Here, a strategic bridge to future quantum computing capabilities, Grace Hopper powers DGX Quantum, the world’s first GPU-accelerated quantum computing system combining quantum computing with state-of-the-art classical computing.
The hybrid quantum-classical computing systems are pushing boundaries and are now fully applied to resolve some of the complex problems of designing futuristic, efficient jet engines.

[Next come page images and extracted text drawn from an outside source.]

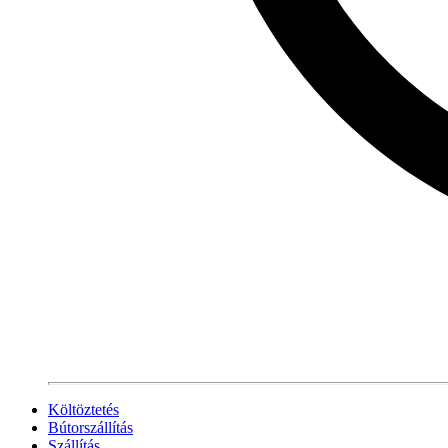
Költöztetés
Bútorszállítás
Szállítás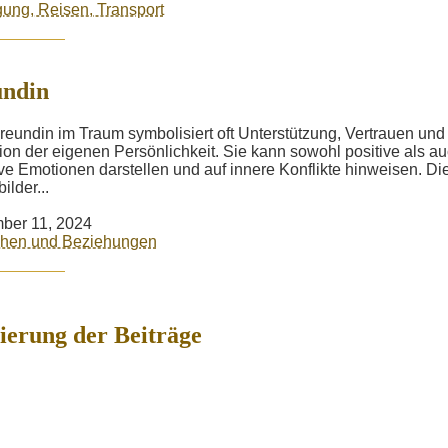
ng, Reisen, Transport
undin
reundin im Traum symbolisiert oft Unterstützung, Vertrauen und
ion der eigenen Persönlichkeit. Sie kann sowohl positive als a
ve Emotionen darstellen und auf innere Konflikte hinweisen. Di
ilder...
ber 11, 2024
hen und Beziehungen
erung der Beiträge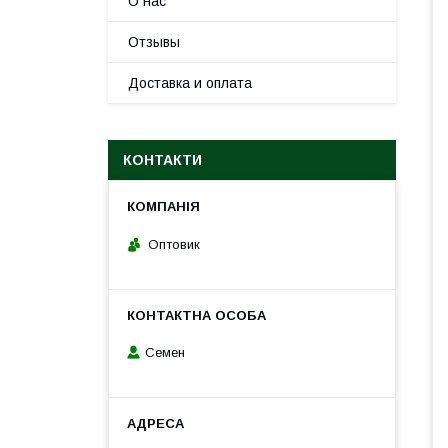
О нас
Отзывы
Доставка и оплата
КОНТАКТИ
Оптовик
Семен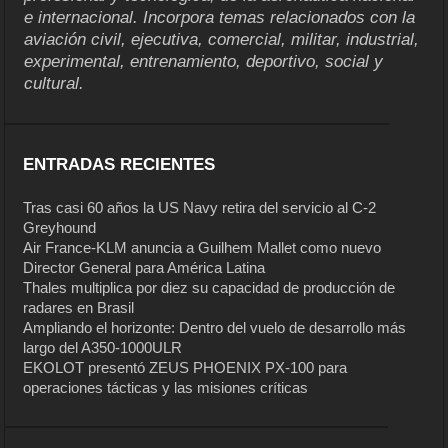
e internacional. Incorpora temas relacionados con la
aviación civil, ejecutiva, comercial, militar, industrial,
experimental, entrenamiento, deportivo, social y
cultural.
ENTRADAS RECIENTES
Tras casi 60 años la US Navy retira del servicio al C-2
Greyhound
Air France-KLM anuncia a Guilhem Mallet como nuevo
Director General para América Latina
Thales multiplica por diez su capacidad de producción de
radares en Brasil
Ampliando el horizonte: Dentro del vuelo de desarrollo más
largo del A350-1000ULR
EKOLOT presentó ZEUS PHOENIX PX-100 para
operaciones tácticas y las misiones críticas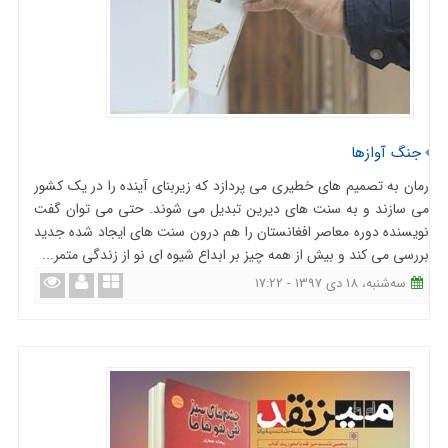
جنگ آوازها
رمان به تصمیم های خطیری می پردازد که زیربنای آینده را در یک کشور
می سازند و به سنت های دیرین تبدیل می شوند. حتی می توان گفت
نویسنده دوره معاصر افغانستان را هم درون سنت های ایجاد شده جدید
بررسی می کند و بیش از همه چیز بر ابداع شیوه ای نو از زندگی متمر...
ﺳﻪشنبه، 18 دی 1397 - 17:22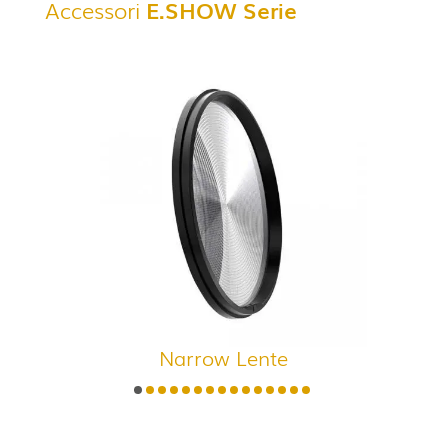
Accessori
E.SHOW
Serie
Narrow Lente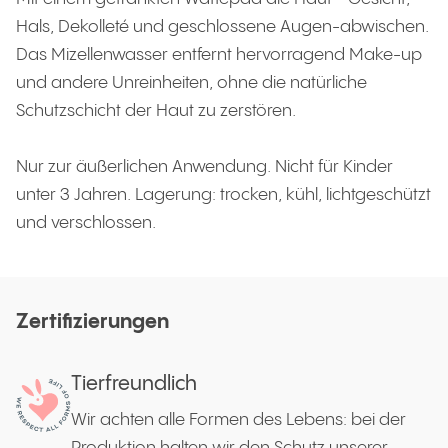
Hals, Dekolleté und geschlossene Augen-abwischen.
Das Mizellenwasser entfernt hervorragend Make-up
und andere Unreinheiten, ohne die natürliche
Schutzschicht der Haut zu zerstören.
Nur zur äußerlichen Anwendung. Nicht für Kinder
unter 3 Jahren. Lagerung: trocken, kühl, lichtgeschützt
und verschlossen.
Zertifizierungen
Tierfreundlich
Wir achten alle Formen des Lebens: bei der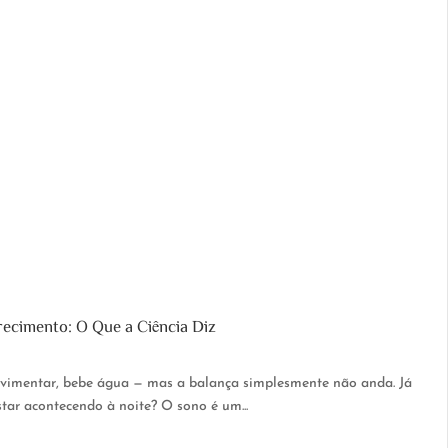
ecimento: O Que a Ciência Diz
movimentar, bebe água — mas a balança simplesmente não anda. Já
ar acontecendo à noite? O sono é um...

NVIDIA’s lab will also help developers advance the field of quantum computing with tools like CUDA Quantum. Additionally, ORCA Computing is the latest QPU builder to integrate CUDA Quantum, combining its photonic quantum computer with GPUs for machine learning. TensorFlow Quantum and TorchQuantum — two popular quantum machine learning frameworks — now also integrate cuQuantum.
In fact, the company’s invention of the GPU in 1999 sparked the growth of the PC gaming market, redefined computer graphics, ignited the era of modern AI and fuelled the creation of the industrial metaverse.
Breaking boundaries
The breakthrough is opening up a new era for quantum computing. For industries that thought quantum computing had nothing for them, this is opening new applications, as quantum computational physicists predict.
So far, aerospace engineers have relied on wind tunnels and less precise simulations for jet engine design.
With Quantum that is changing fast as Peter Vincent, a professor of computational fluid dynamics at Imperial College London further explained: “When designing turbines, there is a balance to be struck between maximising aerodynamic efficiency, which can reduce with increased blade spacing, and minimising overall weight, which increases with reduced blade spacing.”
“Reducing or eliminating the need for wind-tunnel testing would be a transformational development,” he said.